Single group (auto):

dimension:
  business_key: [customer_id]
  surrogate_key:
    name: _sk
    columns: [customer_id]
  track_history: true
  change_detection:
    all_attrs:
      columns: auto
      on_change: version

When change_detection is omitted, the engine defaults to a single auto group with on_change: version when track_history: true, or on_change: overwrite when track_history: false.

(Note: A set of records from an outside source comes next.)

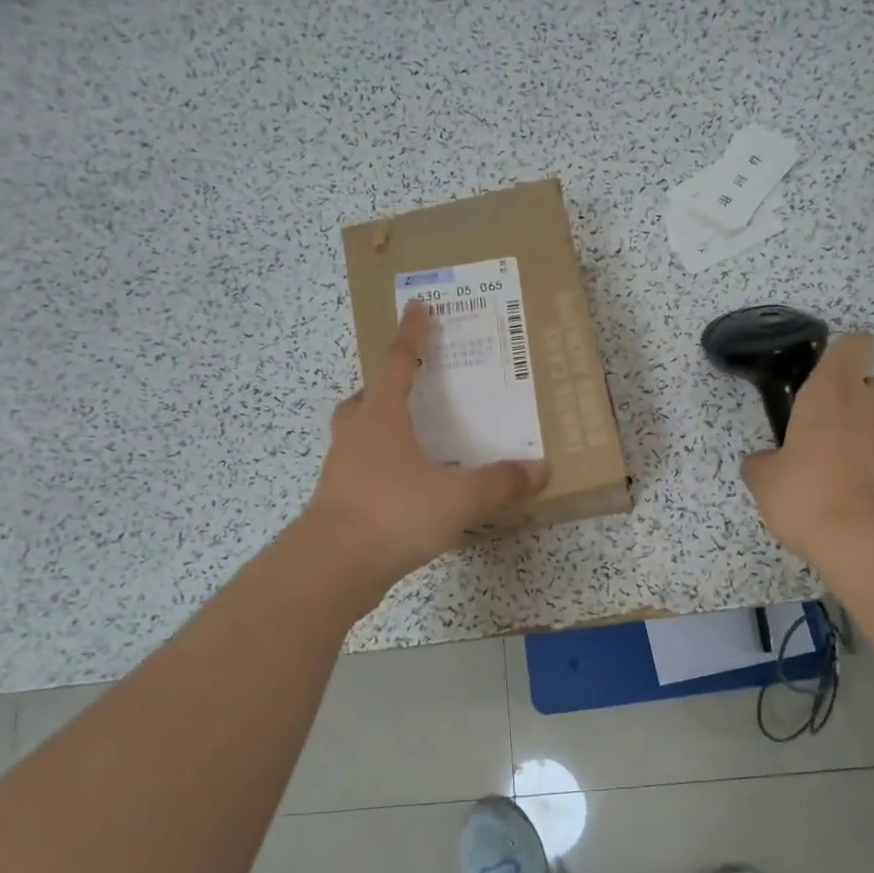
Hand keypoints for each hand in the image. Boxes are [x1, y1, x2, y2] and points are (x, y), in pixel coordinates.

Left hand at [303, 300, 550, 585]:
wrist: (333, 566)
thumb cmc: (394, 513)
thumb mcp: (459, 497)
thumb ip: (500, 483)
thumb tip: (540, 470)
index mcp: (382, 418)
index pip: (397, 362)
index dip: (411, 334)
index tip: (417, 306)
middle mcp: (357, 435)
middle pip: (365, 398)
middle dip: (384, 386)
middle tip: (407, 386)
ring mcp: (342, 469)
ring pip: (358, 436)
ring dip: (379, 429)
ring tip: (409, 439)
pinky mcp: (338, 502)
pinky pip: (360, 471)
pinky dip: (380, 468)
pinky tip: (404, 488)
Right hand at [740, 332, 873, 565]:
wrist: (869, 544)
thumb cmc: (808, 496)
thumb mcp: (764, 480)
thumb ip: (762, 461)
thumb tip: (765, 461)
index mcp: (831, 392)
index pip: (852, 345)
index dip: (840, 353)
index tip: (820, 374)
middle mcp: (870, 403)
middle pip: (864, 384)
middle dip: (844, 400)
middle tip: (816, 431)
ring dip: (858, 433)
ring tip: (832, 469)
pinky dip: (872, 464)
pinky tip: (850, 494)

Named groups (hybrid dimension / Type 6):

dimension:
  business_key: [customer_id]
  surrogate_key:
    name: _sk
    columns: [customer_id]
  track_history: true
  change_detection:
    versioned:
      columns: [name, email]
      on_change: version
    overwrite:
      columns: [tier, status]
      on_change: overwrite
    fixed:
      columns: [created_date]
      on_change: static

Each group's on_change behavior:

Value Behavior
version Close current row, insert new version
overwrite Update in place across all versions
static Never update, regardless of source

previous_columns

Track the previous value of a column before an update:

dimension:
  business_key: [customer_id]
  surrogate_key:
    name: _sk
    columns: [customer_id]
  previous_columns:
    _prev_tier: tier

On update, _prev_tier receives the old tier value before the new value is written.

System Member Seeding

Insert Kimball sentinel rows on first write:

dimension:
  business_key: [customer_id]
  surrogate_key:
    name: _sk
    columns: [customer_id]
  seed_system_members: true

Default members:

SK Code Label
-1 unknown Unknown
-2 not_applicable Not Applicable

Override with custom members:

  seed_system_members: true
  system_members:
    - sk: -1
      code: unknown
      label: Unknown
    - sk: -2
      code: not_applicable
      label: Not Applicable
    - sk: -3
      code: error
      label: Error
  label_column: member_label

Business-key columns receive the member's code when the column is a string type. For non-string business keys (e.g. an integer calendar-date key id = YYYYMMDD, or a date as_of_date), the column is filled with the type-appropriate default from the same mapping used by fill_null mode: type_defaults — see fill_null type defaults for the full table. Composite business keys are evaluated per column.

General Seed Rows

Any target can declare seed rows:

target:
  seed:
    on: first_write
    rows:
      - id: 1
        name: Default Category
      - id: 2
        name: Uncategorized

Trigger conditions:

  • first_write — insert when the table does not exist
  • empty — insert when the table is empty or missing

Additional Keys

Generate secondary hash columns alongside the primary SK:

dimension:
  surrogate_key:
    name: _sk_entity
    columns: [customer_id]
  additional_keys:
    version_key:
      name: _sk_version
      columns: [customer_id, name, email]

SCD Column Customization

Override default column names and date boundaries.

Defaults when omitted:

  • columns.valid_from: _valid_from
  • columns.valid_to: _valid_to
  • columns.is_current: _is_current
  • dates.min: 1970-01-01 (first version valid_from)
  • dates.max: 9999-12-31 (current row valid_to)
dimension:
  columns:
    valid_from: effective_start
    valid_to: effective_end
    is_current: is_active
  dates:
    min: "1900-01-01"
    max: "9999-12-31"

Write Overrides

The write: block can override non-dimension merge behaviors:

write:
  on_no_match_source: soft_delete
  soft_delete_column: _is_deleted
  soft_delete_value: true  # default; boolean

Forbidden fields when dimension: is present:

  • write.match_keys — derived from business_key
  • write.on_match — derived from change detection
  • keys.business_key — declared in dimension:
  • keys.surrogate_key — declared in dimension:
  • keys.change_detection — declared in dimension:

SCD Type Mapping

Traditional Type weevr Configuration
Type 0 on_change: static
Type 1 track_history: false
Type 2 track_history: true, on_change: version
Type 3 previous_columns mapping
Type 6 Named groups with mixed on_change values

Performance

For large dimensions, the engine filters target reads to is_current = true by default. Disable with:

dimension:
  history_filter: false

Z-ordering on business key columns is recommended for dimensions with 100M+ entities.